The Dreaming Disease

Ever since I was a child, my imagination has been a force of its own—a raging, unpredictable storm.

I could conjure worlds with a thought. I could be anywhere, anyone. A traveler through time, a king, a wanderer in the most forbidden places. My mind never rested. It twisted reality, bent it into shapes that made the world seem like nothing more than a pale imitation of what could be.

At first, I thought it was just a child's overactive imagination. I loved the old horror films—the black-and-white ones, the ones where monsters lurked in the shadows, where Frankenstein's creation stumbled through the night, where vampires whispered in candlelit crypts. Those movies fascinated me, but they also felt familiar.

Because if I didn't watch them…

They would come for me.

The Longest Dreams

Lately, I've started to wonder if this isn't just imagination.

If it's something worse.

Doctors call it a condition. Some kind of neurological disease. I have seizures, they say.

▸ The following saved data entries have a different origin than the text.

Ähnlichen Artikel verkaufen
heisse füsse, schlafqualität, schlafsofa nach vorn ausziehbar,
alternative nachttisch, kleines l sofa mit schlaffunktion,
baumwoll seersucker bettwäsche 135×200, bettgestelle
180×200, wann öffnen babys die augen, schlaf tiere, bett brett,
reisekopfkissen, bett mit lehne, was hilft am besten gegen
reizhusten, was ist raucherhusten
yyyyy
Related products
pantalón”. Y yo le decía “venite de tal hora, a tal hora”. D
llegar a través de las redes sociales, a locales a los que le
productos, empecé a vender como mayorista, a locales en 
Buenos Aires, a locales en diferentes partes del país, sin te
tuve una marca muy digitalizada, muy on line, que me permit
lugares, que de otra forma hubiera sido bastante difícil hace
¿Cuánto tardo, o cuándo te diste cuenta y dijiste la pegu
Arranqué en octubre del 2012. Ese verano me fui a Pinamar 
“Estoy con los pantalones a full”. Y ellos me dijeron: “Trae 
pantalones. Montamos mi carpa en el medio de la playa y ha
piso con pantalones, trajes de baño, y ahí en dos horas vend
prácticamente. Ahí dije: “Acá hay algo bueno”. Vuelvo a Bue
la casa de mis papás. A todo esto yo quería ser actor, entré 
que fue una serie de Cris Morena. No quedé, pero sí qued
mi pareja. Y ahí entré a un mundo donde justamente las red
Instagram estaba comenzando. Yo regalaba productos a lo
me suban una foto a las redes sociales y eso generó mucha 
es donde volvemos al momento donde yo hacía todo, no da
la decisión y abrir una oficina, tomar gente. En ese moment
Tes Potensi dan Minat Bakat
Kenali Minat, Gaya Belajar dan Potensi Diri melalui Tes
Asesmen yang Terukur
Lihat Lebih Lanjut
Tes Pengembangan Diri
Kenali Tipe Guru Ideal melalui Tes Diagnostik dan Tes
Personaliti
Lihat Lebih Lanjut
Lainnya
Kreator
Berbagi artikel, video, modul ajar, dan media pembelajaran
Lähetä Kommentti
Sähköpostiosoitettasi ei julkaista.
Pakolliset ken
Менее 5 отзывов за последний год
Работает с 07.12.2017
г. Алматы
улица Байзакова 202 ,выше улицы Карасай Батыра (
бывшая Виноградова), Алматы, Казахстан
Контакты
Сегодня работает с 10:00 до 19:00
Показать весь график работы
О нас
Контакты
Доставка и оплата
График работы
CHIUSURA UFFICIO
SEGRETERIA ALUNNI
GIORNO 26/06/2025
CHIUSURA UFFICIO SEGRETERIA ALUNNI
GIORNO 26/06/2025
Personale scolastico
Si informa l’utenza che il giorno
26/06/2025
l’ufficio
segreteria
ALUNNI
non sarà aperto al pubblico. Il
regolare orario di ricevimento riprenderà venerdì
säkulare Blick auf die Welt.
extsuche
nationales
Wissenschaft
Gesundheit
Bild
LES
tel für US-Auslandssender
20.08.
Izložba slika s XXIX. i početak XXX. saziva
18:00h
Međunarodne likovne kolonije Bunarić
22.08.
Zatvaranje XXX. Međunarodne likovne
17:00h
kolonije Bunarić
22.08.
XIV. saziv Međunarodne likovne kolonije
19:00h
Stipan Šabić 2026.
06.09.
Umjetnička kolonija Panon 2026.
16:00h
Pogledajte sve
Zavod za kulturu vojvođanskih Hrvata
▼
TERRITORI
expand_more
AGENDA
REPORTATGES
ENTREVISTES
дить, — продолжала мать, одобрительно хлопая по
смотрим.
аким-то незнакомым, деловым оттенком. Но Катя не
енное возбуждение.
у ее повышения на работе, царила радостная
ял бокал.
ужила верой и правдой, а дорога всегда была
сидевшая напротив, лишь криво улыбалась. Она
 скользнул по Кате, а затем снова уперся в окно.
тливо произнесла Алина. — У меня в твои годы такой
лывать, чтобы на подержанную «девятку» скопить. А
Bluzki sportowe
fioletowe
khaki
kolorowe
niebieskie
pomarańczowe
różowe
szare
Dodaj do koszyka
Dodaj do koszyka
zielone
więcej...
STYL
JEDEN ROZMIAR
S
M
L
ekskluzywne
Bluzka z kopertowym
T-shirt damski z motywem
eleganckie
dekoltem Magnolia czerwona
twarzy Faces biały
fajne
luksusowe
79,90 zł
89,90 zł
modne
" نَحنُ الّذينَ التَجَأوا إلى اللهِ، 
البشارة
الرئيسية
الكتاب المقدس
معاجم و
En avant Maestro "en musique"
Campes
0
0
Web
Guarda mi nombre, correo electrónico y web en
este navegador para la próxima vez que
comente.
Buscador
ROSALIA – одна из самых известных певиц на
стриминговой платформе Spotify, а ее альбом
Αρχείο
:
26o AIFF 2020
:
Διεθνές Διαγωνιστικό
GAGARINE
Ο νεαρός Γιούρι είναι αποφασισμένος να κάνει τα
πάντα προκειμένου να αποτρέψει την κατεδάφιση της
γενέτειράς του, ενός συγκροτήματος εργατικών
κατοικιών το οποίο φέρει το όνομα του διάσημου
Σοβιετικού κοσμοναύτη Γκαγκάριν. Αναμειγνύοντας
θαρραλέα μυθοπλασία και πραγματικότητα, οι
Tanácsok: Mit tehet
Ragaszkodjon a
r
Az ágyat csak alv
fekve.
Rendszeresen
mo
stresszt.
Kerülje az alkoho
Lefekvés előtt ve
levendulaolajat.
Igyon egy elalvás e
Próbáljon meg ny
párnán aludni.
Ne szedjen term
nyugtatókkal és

Moments where I black out and slip into what they assume are dreams.

But they're not dreams.

They're lifetimes.

When the episodes happen, I live entire existences. I grow old. I love. I build families. I see cities rise and fall, watch empires crumble into dust. I experience the slow decay of time itself.

And then, just when I've accepted that life as real—I wake up.

Nine years old.

Back in my small room, with my small bed, surrounded by toys that feel meaningless compared to the memories of a life I no longer have.

It's unbearable.

I've written this down in the hope that someone will read it—an editor, a writer, a person who can help me understand. Someone who can tell me that I'm not insane. I once saw a book called Ghost Stories to Read Before Death, and I wonder…

Am I already in that book?

Am I just a ghost, drifting between the cracks of time?

Because I don't know if this—this world—is my reality.

Or just another dream waiting to end.